■ What needs to be done ■
Taking the line that contains "безперервно протягом 5-8" as the first, copy each line exactly up to and including the last line below.

################

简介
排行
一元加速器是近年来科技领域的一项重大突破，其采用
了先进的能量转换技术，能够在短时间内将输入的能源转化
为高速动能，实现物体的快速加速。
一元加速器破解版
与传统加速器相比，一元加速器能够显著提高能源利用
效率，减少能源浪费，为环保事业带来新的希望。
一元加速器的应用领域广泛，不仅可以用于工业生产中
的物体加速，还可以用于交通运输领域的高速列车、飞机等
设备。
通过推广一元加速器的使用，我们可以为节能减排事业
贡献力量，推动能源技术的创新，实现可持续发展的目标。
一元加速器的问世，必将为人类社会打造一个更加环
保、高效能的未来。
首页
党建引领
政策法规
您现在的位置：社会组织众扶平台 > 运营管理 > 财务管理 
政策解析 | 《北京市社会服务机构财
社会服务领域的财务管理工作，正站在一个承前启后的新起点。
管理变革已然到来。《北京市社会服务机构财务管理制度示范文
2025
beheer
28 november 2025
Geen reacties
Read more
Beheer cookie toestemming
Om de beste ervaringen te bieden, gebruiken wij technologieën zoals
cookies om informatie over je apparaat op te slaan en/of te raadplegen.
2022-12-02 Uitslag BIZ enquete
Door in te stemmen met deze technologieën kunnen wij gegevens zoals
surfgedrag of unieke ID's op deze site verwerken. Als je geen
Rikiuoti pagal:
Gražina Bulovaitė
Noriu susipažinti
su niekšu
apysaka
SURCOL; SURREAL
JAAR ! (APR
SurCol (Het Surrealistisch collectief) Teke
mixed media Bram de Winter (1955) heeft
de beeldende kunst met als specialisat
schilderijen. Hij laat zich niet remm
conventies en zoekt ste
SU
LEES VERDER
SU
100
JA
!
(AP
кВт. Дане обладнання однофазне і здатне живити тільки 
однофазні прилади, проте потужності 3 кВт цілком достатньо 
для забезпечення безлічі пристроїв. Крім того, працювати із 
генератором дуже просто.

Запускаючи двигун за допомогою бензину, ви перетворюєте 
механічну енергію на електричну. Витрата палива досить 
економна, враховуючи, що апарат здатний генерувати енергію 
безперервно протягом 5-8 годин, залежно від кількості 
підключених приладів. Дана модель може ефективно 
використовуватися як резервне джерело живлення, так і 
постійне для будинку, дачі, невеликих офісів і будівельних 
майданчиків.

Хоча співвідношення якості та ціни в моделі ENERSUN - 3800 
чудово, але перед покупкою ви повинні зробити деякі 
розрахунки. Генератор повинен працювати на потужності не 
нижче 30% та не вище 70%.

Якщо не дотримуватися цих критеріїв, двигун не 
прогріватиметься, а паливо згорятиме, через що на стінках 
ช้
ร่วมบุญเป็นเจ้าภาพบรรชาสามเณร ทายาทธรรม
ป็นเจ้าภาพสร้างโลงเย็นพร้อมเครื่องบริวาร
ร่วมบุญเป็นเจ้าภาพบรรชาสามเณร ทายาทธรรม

################

■ Expected output ■
безперервно протягом 5-8 годин, залежно від кількості 
підключених приладів. Дана модель може ефективно 
використовуватися як резервне джерело живлення, так і 
постійне для будинку, дачі, невеликих офісів і будівельних 
майданчиків.

Хоча співвідношення якості та ціни в моделі ENERSUN - 3800 
чудово, але перед покупкою ви повинні зробити деякі 
розрахунки. Генератор повинен працювати на потужності не 
нижче 30% та не вище 70%.

Якщо не дотримуватися цих критеріїв, двигун не 
прогріватиметься, а паливо згорятиме, через що на стінках 
ช้
ร่วมบุญเป็นเจ้าภาพบรรชาสามเณร ทายาทธรรม
ป็นเจ้าภาพสร้างโลงเย็นพร้อมเครื่องบริวาร
ร่วมบุญเป็นเจ้าภาพบรรชาสามเณร ทายาทธรรม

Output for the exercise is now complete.